▶ _EXTRACT TO READ_
:::

Tuesday, March 6, 2012

Different strokes, for different folks.


This is an obvious pun, but I do get a little 'ha ha' moment when I can work these into a posting.

I recently heard that for every 3 calls a man makes to the women of his interest, she is "allowed" to make 1 call (back) to him.  I say "allowed" because these rules are part of some ethereal guidebook I have yet to locate (indeed there were those two women who made a killing 10 years ago [and continue to do so] selling other women their self-defined rule book for dating ).  But let's say for the sake of argument that their rule book is not the be-all-to-end-all dating resource.

This discussion amongst a couple of us women was generated by an online NPR article about the new and surprising disparity between men and women as it relates to income.  The online article states "a study found that young, urban, childless women make more than similar men do."

:::

▶ _Collected data entries_
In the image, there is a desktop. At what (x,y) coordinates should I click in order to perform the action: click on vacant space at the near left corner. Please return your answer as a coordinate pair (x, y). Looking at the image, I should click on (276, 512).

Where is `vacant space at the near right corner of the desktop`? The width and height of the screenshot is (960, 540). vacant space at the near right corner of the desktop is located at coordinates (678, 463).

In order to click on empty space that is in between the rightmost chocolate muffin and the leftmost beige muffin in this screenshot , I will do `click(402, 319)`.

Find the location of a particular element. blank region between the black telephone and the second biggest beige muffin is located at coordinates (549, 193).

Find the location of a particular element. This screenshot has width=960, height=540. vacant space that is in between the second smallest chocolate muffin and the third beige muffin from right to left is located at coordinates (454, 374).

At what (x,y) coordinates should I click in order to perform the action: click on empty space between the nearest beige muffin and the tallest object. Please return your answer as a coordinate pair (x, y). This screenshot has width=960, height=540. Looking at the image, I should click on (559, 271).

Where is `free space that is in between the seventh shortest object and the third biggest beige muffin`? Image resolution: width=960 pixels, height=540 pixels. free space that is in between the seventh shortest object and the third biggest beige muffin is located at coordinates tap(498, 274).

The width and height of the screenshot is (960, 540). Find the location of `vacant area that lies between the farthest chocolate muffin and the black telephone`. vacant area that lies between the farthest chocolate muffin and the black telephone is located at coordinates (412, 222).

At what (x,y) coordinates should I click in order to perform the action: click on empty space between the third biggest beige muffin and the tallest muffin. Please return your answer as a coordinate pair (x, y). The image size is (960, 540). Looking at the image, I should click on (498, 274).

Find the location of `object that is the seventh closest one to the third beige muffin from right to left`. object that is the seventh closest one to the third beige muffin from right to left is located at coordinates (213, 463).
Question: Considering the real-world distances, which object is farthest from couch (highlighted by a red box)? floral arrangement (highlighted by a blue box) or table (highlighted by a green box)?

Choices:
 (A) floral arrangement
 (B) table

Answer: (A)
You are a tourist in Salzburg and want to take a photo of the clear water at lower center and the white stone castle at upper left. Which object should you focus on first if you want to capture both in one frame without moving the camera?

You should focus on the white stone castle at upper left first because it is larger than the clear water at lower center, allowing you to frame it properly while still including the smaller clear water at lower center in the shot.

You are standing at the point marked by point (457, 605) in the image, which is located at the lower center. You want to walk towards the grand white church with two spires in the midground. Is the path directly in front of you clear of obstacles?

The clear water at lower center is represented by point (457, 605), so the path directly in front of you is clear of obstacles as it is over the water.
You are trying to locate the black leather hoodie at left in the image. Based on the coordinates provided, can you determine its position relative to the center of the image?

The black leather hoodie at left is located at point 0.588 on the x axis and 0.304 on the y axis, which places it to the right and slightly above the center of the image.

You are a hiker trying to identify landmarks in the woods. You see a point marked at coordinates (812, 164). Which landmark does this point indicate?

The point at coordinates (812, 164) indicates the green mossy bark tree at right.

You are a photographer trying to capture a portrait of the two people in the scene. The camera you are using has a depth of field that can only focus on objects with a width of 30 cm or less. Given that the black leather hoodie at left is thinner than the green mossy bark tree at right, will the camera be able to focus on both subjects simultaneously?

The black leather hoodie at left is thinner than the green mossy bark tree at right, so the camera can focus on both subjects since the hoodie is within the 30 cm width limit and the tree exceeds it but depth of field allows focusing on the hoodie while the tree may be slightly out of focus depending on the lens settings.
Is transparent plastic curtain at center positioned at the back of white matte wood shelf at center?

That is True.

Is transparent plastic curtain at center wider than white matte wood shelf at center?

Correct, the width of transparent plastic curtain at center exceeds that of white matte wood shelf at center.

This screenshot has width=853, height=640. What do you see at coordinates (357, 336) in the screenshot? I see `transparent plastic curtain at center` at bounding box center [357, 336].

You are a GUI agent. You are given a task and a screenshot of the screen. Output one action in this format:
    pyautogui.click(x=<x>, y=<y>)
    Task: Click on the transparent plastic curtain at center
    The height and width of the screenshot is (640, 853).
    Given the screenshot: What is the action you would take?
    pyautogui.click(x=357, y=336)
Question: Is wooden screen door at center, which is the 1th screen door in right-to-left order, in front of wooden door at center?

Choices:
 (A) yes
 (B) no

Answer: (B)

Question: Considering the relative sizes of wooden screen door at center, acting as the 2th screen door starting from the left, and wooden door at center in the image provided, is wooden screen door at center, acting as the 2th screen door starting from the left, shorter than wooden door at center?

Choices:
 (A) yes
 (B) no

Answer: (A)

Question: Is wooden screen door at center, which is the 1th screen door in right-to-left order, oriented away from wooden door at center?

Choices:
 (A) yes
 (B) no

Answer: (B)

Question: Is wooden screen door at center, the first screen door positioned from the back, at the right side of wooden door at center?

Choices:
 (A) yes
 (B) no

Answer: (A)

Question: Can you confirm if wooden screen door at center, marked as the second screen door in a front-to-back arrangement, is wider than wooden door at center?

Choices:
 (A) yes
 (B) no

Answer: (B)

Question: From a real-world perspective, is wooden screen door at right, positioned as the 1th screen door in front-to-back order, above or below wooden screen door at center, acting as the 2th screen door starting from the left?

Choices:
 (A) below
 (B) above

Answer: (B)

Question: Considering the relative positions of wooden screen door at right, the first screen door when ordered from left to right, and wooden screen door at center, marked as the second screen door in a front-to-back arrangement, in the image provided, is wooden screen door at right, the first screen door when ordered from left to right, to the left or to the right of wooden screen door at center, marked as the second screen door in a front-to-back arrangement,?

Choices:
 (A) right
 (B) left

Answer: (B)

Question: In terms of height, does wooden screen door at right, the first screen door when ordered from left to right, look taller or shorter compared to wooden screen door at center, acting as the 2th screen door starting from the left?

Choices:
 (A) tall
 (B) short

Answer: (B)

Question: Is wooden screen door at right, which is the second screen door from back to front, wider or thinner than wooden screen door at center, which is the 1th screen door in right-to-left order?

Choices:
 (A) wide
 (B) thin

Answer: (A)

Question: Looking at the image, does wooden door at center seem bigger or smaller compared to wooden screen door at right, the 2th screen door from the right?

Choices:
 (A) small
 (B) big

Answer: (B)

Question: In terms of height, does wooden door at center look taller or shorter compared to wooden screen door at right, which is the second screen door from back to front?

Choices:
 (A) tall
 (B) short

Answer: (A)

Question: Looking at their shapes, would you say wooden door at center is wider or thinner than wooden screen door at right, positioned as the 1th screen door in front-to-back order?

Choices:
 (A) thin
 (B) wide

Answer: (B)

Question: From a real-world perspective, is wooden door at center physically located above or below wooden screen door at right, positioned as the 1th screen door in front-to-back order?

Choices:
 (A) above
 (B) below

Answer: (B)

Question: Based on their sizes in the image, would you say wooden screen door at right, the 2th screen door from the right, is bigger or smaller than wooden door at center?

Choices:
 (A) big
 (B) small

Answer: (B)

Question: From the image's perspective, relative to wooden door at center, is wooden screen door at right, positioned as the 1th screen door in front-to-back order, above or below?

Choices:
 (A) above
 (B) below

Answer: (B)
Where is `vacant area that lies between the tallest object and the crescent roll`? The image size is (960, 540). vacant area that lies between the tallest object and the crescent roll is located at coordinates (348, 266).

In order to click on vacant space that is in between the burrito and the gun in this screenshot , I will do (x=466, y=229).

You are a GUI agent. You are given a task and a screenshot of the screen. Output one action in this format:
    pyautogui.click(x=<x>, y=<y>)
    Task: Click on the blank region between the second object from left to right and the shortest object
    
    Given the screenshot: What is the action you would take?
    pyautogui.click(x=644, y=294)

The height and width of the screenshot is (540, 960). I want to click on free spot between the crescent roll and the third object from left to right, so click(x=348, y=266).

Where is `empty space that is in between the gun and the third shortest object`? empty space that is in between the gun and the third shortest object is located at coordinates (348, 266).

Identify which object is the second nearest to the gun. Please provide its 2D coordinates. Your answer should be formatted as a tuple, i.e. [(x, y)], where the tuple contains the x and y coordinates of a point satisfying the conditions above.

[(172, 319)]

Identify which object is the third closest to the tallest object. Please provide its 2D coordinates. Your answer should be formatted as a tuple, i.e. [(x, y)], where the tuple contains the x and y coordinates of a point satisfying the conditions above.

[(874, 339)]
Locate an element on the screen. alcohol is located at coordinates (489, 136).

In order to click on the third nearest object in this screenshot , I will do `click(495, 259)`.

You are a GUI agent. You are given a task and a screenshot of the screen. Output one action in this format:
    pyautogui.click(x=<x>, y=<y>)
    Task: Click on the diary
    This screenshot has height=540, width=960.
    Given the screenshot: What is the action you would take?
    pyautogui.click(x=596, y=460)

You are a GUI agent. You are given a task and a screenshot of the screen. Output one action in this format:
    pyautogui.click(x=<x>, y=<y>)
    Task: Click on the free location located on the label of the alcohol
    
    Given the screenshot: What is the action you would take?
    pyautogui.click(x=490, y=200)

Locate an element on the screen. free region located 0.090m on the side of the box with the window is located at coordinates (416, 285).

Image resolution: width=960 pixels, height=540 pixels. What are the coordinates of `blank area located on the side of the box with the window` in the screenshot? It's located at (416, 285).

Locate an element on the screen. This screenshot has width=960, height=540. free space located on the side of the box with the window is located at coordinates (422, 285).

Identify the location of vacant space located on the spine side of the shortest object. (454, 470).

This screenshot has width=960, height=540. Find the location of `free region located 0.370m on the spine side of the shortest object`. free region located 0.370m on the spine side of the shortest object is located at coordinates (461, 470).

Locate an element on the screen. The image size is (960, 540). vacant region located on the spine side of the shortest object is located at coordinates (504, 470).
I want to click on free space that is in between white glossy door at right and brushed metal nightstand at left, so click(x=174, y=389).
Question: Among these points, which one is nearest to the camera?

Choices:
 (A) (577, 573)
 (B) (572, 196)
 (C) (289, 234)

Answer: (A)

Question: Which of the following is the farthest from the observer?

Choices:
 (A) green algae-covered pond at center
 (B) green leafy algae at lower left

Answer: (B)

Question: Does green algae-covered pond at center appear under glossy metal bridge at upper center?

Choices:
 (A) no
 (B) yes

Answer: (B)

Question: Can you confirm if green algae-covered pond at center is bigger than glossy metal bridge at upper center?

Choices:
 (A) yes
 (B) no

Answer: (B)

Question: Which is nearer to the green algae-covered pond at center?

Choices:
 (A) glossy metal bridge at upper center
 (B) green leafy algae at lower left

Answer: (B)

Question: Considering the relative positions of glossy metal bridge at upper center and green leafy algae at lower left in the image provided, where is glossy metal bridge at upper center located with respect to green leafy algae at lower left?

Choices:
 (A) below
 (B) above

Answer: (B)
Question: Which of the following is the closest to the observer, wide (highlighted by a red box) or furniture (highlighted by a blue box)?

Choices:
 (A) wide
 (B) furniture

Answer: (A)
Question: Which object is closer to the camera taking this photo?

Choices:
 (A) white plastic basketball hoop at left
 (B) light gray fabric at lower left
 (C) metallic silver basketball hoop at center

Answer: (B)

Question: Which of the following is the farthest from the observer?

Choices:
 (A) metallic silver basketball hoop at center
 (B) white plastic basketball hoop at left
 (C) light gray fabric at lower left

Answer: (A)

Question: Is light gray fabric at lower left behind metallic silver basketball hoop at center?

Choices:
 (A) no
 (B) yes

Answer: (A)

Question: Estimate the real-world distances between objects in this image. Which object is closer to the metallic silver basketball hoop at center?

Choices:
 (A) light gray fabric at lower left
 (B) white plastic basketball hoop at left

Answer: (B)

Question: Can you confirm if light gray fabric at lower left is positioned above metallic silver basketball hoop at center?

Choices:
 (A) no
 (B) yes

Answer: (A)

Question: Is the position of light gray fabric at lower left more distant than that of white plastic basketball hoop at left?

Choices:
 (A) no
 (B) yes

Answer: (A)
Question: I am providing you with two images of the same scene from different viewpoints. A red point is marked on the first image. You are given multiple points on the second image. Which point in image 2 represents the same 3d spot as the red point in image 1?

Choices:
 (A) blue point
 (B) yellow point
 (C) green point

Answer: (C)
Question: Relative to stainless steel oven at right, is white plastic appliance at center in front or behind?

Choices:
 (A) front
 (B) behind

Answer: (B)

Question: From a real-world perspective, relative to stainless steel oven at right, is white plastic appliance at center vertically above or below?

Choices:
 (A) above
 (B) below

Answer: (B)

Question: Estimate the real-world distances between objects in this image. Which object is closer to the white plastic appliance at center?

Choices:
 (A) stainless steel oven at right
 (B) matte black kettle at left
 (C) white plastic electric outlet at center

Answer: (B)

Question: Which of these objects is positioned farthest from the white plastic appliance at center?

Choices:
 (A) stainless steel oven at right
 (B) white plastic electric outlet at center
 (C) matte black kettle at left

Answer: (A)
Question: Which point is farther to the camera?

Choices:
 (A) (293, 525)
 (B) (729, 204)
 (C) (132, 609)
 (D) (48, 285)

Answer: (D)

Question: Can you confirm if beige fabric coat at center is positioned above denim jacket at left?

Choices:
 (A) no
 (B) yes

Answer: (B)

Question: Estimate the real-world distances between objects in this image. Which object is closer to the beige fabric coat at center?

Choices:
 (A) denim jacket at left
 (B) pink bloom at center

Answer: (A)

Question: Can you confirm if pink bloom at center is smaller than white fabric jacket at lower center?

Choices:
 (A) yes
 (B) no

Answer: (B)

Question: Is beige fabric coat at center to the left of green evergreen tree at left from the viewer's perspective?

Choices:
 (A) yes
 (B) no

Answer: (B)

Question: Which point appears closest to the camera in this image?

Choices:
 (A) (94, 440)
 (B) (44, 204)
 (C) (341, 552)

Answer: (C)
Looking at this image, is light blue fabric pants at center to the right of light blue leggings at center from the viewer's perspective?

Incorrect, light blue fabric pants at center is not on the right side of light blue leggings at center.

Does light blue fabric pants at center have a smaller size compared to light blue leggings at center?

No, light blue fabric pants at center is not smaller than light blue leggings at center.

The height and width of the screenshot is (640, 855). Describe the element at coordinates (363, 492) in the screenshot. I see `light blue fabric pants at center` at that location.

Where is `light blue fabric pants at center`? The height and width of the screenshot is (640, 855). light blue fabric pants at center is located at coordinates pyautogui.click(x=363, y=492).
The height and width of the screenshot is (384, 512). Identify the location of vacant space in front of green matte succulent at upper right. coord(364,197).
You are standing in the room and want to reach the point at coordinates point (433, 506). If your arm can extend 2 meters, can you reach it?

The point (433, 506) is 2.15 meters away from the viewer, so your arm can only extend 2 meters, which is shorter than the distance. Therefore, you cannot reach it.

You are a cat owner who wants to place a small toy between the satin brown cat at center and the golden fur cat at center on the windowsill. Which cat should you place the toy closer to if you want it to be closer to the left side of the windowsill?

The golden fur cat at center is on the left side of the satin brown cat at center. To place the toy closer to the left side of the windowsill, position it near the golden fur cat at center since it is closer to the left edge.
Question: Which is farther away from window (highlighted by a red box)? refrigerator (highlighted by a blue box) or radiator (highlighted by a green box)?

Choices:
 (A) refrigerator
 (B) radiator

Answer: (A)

:::

▶ _DIRECTIONS_
1. Set down the stretch of the blog post from "Different strokes, for" through "be-all-to-end-all dating resource.".
2. Answer these questions from the blog post:
(a) For every how many calls a man makes is the woman "allowed" to make one call back?
(b) Which news outlet published the online article that started the discussion?
(c) Which women, according to the study, make more than similar men do?
3. Extend the blog post past its final sentence.

▶ _ANSWERS GIVEN_
1.
Different strokes, for different folks.


This is an obvious pun, but I do get a little 'ha ha' moment when I can work these into a posting.

I recently heard that for every 3 calls a man makes to the women of his interest, she is "allowed" to make 1 call (back) to him.  I say "allowed" because these rules are part of some ethereal guidebook I have yet to locate (indeed there were those two women who made a killing 10 years ago [and continue to do so] selling other women their self-defined rule book for dating ).  But let's say for the sake of argument that their rule book is not the be-all-to-end-all dating resource.

2.
(a) Three.
(b) NPR.
(c) Young, urban, childless women.

3.
The issue that prompted the use of the cliche is whether it is still expected or appropriate or even  fair that men still bear the "bulk of responsibility" in dating given that men may no longer make more money (which was traditionally the case).

By "bulk of responsibility" I mean:
  •  Are men still supposed to call the women first before she calls him?
  • Are men still supposed to pay for meals, every meal, even after you two are an official couple? 
  • And are men supposed to say "I love you" first?  (This one is really tricky).
In our discussion, I was surprised at one remark in particular because one young women said she never thought men should bear the bulk of responsibility - not when came to calling or not calling, or paying for meals or who says "I love you" first.  But that was when she was a feminist; now she sees things differently.  Perhaps, she suggested, her perspective changed as result of a really bad break up.  Maybe if she had been less of a "giver" in that relationship, the ex would not have taken so much from her, taken advantage of her or taken her for a granted as he did.  Now, she believes that men should bear the "bulk of the responsibility" in the relationship  - even if the woman does make more money.

Obviously, the bad break up strongly affected her opinion.  However, I gather most women,would tend to agree with her perspective:  it doesn't matter whether the man makes more or less money, he is the man and is bears the "bulk of responsibility" when it comes to dating.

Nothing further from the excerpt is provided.